How Kathy Griffin may have saved us from ourselves

Though it likely wasn’t her intention, Kathy Griffin may have done us a solid.

Let’s hope her apology, as well as CNN’s dismissal of her, were both acts of genuine, scene-altering conscience — not simply craven attempts to move on as quickly as possible to the next form of cultural subterfuge.

And if that’s truly the case, let their acts of conscience be ours as well.

For when the belief exists that there was a sincere audience for presidential beheading humor, and you orchestrated a photoshoot (complete with effects) to pull it off, you cannot feign reactionary faux pas in the ready-fire-aim era of social media.

This was a calculated, intentional, attempt to tap into some sinister zeitgeist no free people should tolerate. In other words, Griffin and her collaborators clearly had (good?) reason to believe there was a market for this.

Misguided attempts at humor that draw a wince instead of a laugh are one thing — and ultimately not particularly dangerous on any level, regardless of how offensive they may be. Tasteless, sure, but not dangerous.

Yet that’s not what this was.

This was a woman, given a national platform by a major name in news, who somehow believed parroting ISIS-level acts of villainy was appropriate. It is doubtful she did this on a lark, or simply took a joyride into the forbidden zone by failing to step away from the keyboard before hitting “send.” In this day and age, that can happen to the best of us, and has happened to me.

More likely, Kathy Griffin simply took a look across the horizon of how we are debasing ourselves over politics, and simply scripted out what might be the next step.

She thought wrong, and now her career may be in jeopardy.

But before we congratulate ourselves on being morally superior to such dreck … not so fast. While Griffin crossed the line, the current political environment has created too many on both sides who have flirted with doing the same in their own way.

We have made stars out of discredited conspiracy theorists, who admit in sworn court documents they’re click-bait peddling frauds for the masses. We are legitimizing an anti-American anarchist who helped get our soldiers killed. We made a racist, anti-Semitic frog an actual thing.

Of course, as bad as all of those examples are, none of them probably stoop to the heinous level Griffin lowered herself to. But they are on the same highway to hell.

This is why Christ commands us to first remove the beam in our own eye. For if too many of us had not rewarded those appealing to the worst aspects of political tribalism, it is unlikely Griffin would’ve ever attempted such a stunt for shock value and attention; she would’ve attempted something tamer, like hanging Trump in effigy. That, by the way, was already done earlier this year.

Typically this is a practice reserved for protesting tyrants and despots, not U.S. presidents who simply disagree with you about a handful of issues. The truth is if you’re taking Trump so seriously as to protest him like was Mussolini, that says more about you than it does Trump.

It says you take Trump more seriously than he takes himself. It says you probably need to walk away from social media and cable news for a while, and maybe try gardening and gaming before skipping right to the guerrilla warfare.

Especially since, as David Harsanyi aptly put it this week, there is no political tribe so loyal to you that it deserves you making a menace of yourself for it.

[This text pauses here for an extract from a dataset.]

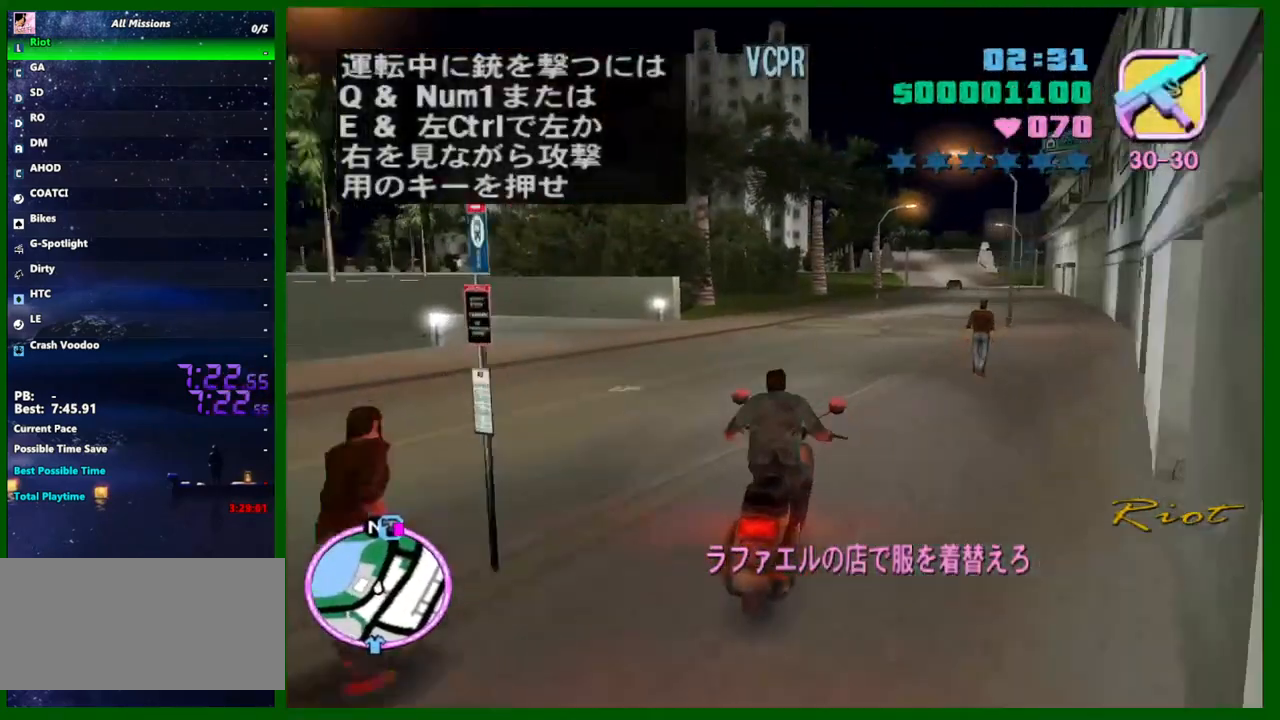
{"keys": ["w"], "mouse": ["right"], "events": [[83, "mouse_right", "down"], [267, "d", "down"], [267, "mouse_right", "up"], [317, "d", "up"], [500, "mouse_right", "down"]]}
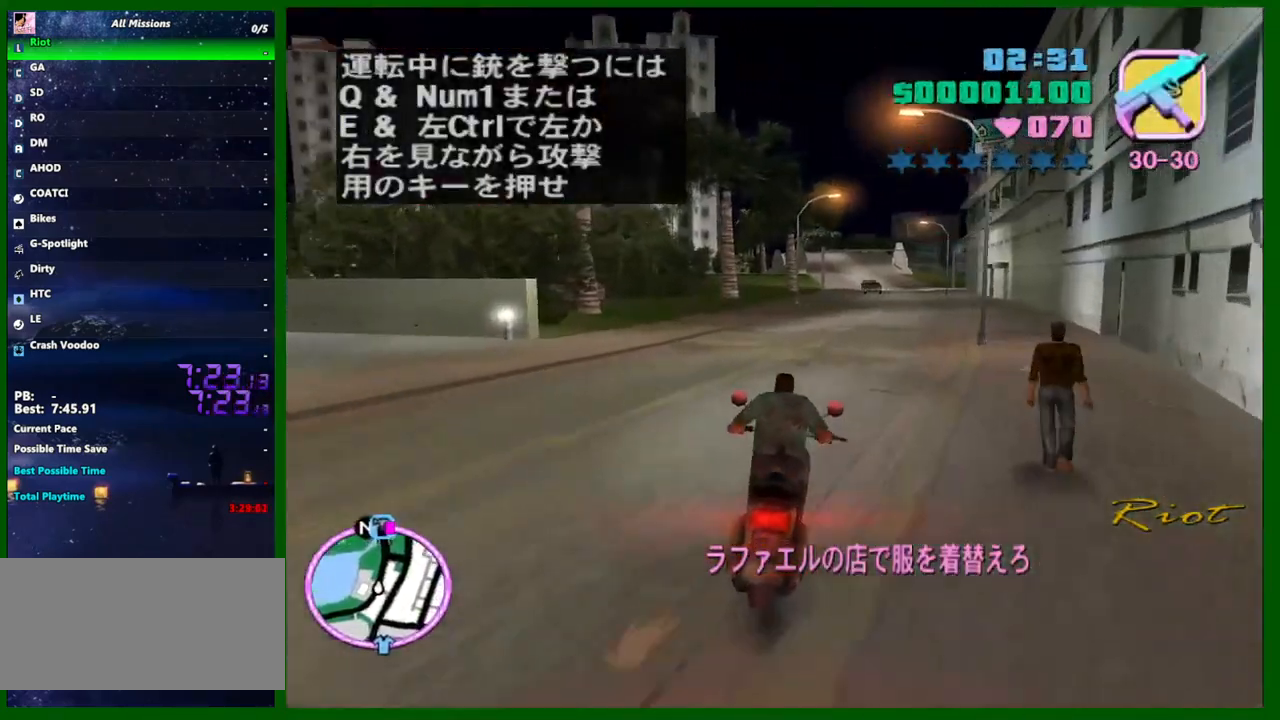
{"keys": ["w"], "mouse": ["right"], "events": [[233, "mouse_right", "up"], [383, "mouse_right", "down"]]}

Quite the contrary — both parties and all of their various tribes are far more deserving of your scorn, mockery and satire. None of them are worth throwing your life and reputation away for, as Griffin has done. And when you consider what we permit people to get away with nowadays without kicking them to the curb, that’s saying something.

So what would it look like, then, if Griffin’s gruesomeness truly opened our collective eyes to something better? It might include taking seriously the truth bomb dropped recently by Fareed Zakaria, who is another CNN personality:

“American universities seem committed to every kind of diversity except intellectual diversity. Conservative voices and views are being silenced entirely. The heart of liberty in the Western world has been freedom of speech. From the beginning, people understood that this meant protecting and listening to speech with which you disagreed. It's an attitude of self-righteousness (on the Left) that says we are so pure, so morally superior we cannot bear to hear an idea with which we disagree. Liberals think they are tolerant but often they aren't.”

Boom. Case closed.

Now employ that kind of thinking across the culture and let’s make political discourse great again. See, if we incentivize spirited debate the right way, we’ll close down the black market for the Griffins and Pepes of the world.

However, first we must agree decent people with whom we disagree are human beings who deserve to be heard, too.